How many more of these blog posts will we have to write?

Five Ways to Fix Our School Safety Problem


The horrific tragedy that took place in Parkland Florida is just the most recent in a long line of terrible events that have occurred in our schools.  Despite the shocking carnage and overwhelming sadness, students will return to schools that are fundamentally unsafe. Apparently, as a society, we are OK with that. It would appear that we are willing to defer substantive change in favor of arguments about guns, funding, and priorities. We delude ourselves that violence doesn’t happen that often, or that nothing bad will happen in our kid’s schools, and as a result, there will be more needless tragedies.

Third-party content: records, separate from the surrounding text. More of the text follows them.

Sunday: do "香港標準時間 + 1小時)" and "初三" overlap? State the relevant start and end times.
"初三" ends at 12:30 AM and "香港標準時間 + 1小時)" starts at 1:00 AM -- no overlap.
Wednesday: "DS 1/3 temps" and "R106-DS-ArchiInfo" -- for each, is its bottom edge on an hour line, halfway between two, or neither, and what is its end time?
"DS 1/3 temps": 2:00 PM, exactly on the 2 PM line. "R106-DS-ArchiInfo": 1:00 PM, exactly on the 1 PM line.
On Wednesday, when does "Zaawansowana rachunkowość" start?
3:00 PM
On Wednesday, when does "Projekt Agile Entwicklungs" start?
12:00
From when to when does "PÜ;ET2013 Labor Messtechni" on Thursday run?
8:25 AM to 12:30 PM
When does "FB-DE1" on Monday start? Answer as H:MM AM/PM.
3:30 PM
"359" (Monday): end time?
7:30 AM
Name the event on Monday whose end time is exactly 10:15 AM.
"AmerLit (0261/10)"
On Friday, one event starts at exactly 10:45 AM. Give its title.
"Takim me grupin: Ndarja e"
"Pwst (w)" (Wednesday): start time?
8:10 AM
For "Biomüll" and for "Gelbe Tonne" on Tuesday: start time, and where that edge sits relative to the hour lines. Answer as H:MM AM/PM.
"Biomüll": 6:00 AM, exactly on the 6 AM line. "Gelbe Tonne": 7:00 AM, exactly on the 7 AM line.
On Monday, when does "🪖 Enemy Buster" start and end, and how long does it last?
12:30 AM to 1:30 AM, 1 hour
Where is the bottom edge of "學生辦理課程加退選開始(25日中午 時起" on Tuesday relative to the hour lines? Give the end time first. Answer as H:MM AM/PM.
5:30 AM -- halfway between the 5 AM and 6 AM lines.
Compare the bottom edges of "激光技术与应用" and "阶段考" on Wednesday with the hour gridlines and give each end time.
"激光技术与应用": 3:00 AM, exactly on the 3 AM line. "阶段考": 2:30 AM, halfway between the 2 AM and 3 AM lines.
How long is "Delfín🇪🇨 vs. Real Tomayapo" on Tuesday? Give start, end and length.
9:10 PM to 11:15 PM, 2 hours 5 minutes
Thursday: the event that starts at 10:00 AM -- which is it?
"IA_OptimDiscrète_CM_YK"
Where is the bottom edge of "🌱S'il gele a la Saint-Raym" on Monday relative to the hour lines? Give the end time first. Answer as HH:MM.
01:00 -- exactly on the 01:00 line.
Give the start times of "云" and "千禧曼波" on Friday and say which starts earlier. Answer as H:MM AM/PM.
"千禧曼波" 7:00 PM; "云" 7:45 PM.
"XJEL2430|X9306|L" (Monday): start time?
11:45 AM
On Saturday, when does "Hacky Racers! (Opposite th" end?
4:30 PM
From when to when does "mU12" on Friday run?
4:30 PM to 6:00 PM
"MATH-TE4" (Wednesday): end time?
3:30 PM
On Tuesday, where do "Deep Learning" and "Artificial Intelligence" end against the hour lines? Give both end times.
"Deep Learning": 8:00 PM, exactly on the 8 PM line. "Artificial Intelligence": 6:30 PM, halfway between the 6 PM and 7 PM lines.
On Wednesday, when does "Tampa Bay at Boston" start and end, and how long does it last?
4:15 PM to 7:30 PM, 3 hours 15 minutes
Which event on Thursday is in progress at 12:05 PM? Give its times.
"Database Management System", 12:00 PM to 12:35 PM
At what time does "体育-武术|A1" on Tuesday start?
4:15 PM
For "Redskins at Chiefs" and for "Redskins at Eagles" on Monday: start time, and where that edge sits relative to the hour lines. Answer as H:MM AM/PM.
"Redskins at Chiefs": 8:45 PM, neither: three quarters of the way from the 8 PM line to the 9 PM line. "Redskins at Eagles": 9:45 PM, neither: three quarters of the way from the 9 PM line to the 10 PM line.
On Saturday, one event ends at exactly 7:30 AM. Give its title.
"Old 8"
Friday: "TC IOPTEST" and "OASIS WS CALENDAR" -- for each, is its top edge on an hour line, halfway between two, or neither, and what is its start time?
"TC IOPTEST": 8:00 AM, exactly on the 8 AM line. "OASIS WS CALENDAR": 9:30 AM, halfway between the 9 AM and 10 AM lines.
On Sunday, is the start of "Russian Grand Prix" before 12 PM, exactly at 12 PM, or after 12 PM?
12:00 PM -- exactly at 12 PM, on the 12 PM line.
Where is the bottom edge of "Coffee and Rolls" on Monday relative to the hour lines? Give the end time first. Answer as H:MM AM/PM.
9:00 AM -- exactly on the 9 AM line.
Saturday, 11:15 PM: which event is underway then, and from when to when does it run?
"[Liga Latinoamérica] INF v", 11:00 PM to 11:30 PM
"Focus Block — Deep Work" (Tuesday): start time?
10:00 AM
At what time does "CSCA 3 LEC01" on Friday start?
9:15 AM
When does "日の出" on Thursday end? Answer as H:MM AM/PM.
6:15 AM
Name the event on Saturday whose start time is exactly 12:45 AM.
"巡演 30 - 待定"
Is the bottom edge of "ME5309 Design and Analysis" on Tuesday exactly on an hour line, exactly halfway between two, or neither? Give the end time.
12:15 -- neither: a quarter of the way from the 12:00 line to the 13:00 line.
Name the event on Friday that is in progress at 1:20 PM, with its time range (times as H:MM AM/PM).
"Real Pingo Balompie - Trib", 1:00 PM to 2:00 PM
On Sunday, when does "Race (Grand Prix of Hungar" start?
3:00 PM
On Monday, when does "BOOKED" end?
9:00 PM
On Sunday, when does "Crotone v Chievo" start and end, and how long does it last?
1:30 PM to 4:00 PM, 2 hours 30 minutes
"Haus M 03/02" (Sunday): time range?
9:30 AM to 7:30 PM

But it doesn’t have to be this way. Despite wildly divergent opinions on politics, guns, or education, there are a few simple measures on which we can all agree, that would help to fix our school safety problems:


  1. Stop arguing about gun control and start providing educators with the training the critically need. Let’s start at a place we can all agree: no one should be dying in our schools. It’s time to implement a common sense approach to school safety that is led by our educators.
  2. Stop buying stuff. Let’s spend the flurry of money that will be allocated in the wake of today’s tragedy by investing in people rather than buying stuff. Metal detectors, apps, and fencing won’t stop the next school shooter. Training in violence prevention, threat assessment, and crisis response might.
  3. Train everyone (not just administrators). Training and expertise in preventing and responding to crisis events needs to be de-centralized. Every person in every school – teachers, staff, students, parents – needs to have adequate, appropriate training in what to do when a crisis occurs.
  4. Prepare for all hazards. While active shooter situations are tragic and garner lots of media attention, the truth is that violence and crisis situations occur EVERY DAY in our schools. Planning, preparation, training, and response is required that focuses not just on active shooter (the least likely of events), but on all the other man-made and natural hazards that schools face each day.
  5. More law enforcement is not the answer. In a school crisis, educators ARE the first responders and should be trained as such.  Yet most conversations, decisions, and trainings about school safety are centered on and driven by a law enforcement perspective.



We don’t need more political rhetoric or recriminations. We don’t need to turn our schools into prisons. We don’t need to arm teachers or have cops in every classroom. We just need to have the will to plan, prepare, prevent, and train our educators NOW.